*AIM OF THE EXERCISE*
Retype, exactly as they appear below, the lines between the line holding "pinky pip: (717, 923)" and the line holding "thumb cmc: (1261, 950)", both ends included.

*INPUT DATA*

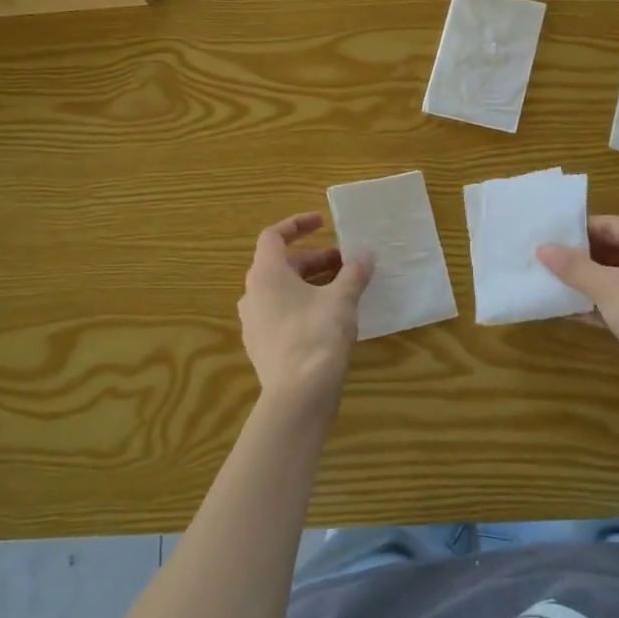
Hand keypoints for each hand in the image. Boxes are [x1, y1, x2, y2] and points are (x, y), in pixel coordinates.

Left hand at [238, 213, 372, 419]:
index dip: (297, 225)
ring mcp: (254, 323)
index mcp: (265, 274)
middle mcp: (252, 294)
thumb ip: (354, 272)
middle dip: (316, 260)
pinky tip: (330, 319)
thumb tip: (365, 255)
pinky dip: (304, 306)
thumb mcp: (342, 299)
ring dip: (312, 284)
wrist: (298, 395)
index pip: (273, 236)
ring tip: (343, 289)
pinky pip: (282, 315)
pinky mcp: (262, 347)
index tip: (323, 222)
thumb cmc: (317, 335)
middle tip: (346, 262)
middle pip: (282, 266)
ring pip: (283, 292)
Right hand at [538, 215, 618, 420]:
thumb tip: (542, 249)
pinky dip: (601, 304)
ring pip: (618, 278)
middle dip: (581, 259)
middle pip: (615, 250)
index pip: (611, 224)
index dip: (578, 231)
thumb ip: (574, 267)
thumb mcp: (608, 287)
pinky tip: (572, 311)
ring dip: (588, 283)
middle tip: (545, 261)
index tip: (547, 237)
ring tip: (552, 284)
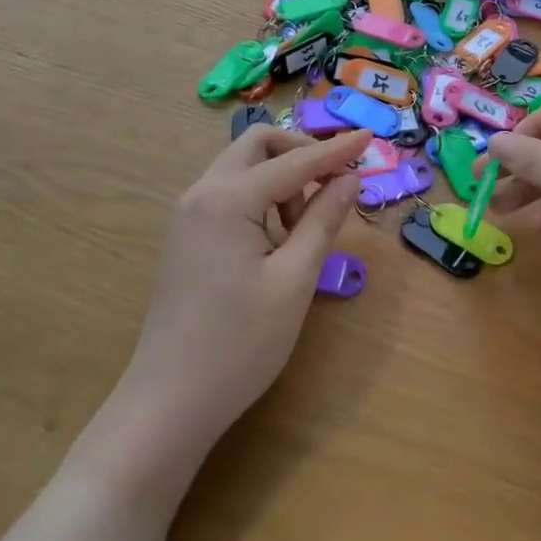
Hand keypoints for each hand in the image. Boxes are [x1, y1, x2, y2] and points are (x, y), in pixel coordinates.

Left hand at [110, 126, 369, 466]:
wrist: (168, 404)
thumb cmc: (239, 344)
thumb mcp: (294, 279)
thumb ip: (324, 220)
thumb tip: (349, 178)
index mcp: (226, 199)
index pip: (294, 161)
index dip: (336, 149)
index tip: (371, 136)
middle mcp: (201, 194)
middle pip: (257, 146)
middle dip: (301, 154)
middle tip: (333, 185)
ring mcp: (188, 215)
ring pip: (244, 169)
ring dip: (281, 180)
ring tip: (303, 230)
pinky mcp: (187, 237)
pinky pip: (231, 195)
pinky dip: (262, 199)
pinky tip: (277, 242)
==
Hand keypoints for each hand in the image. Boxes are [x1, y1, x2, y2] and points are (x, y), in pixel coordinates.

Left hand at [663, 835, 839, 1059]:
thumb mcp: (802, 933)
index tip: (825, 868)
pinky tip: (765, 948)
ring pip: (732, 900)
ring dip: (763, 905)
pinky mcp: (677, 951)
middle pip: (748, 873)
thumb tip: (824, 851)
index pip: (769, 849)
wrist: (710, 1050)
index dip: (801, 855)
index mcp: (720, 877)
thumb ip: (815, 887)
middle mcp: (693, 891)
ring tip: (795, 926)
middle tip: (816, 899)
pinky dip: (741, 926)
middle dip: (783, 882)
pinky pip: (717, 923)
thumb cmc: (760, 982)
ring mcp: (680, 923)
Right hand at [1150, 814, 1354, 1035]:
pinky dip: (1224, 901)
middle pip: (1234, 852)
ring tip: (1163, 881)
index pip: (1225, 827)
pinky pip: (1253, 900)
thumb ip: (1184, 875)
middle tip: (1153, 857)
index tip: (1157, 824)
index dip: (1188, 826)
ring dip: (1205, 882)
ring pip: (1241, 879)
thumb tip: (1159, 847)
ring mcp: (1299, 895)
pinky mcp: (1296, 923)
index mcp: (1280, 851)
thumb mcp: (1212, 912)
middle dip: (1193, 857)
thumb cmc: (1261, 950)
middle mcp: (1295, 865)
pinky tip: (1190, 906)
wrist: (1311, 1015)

*RESULT FOR THIS EXERCISE*
pinky pip: (717, 923)
thumb cmc: (760, 982)
ring mcp: (680, 923)
Right hand at [1150, 814, 1354, 1035]:
pinky dip: (1224, 901)
middle pip: (1234, 852)
ring tip: (1163, 881)
index pip: (1225, 827)
pinky pip: (1253, 900)
thumb ip: (1184, 875)
middle tip: (1153, 857)
index tip: (1157, 824)
index dip: (1188, 826)
ring dip: (1205, 882)
ring pip: (1241, 879)
thumb tip: (1159, 847)
ring mcp: (1299, 895)
pinky mcp: (1296, 923)
index mcp: (1280, 851)
thumb mcp: (1212, 912)
middle dip: (1193, 857)
thumb cmc: (1261, 950)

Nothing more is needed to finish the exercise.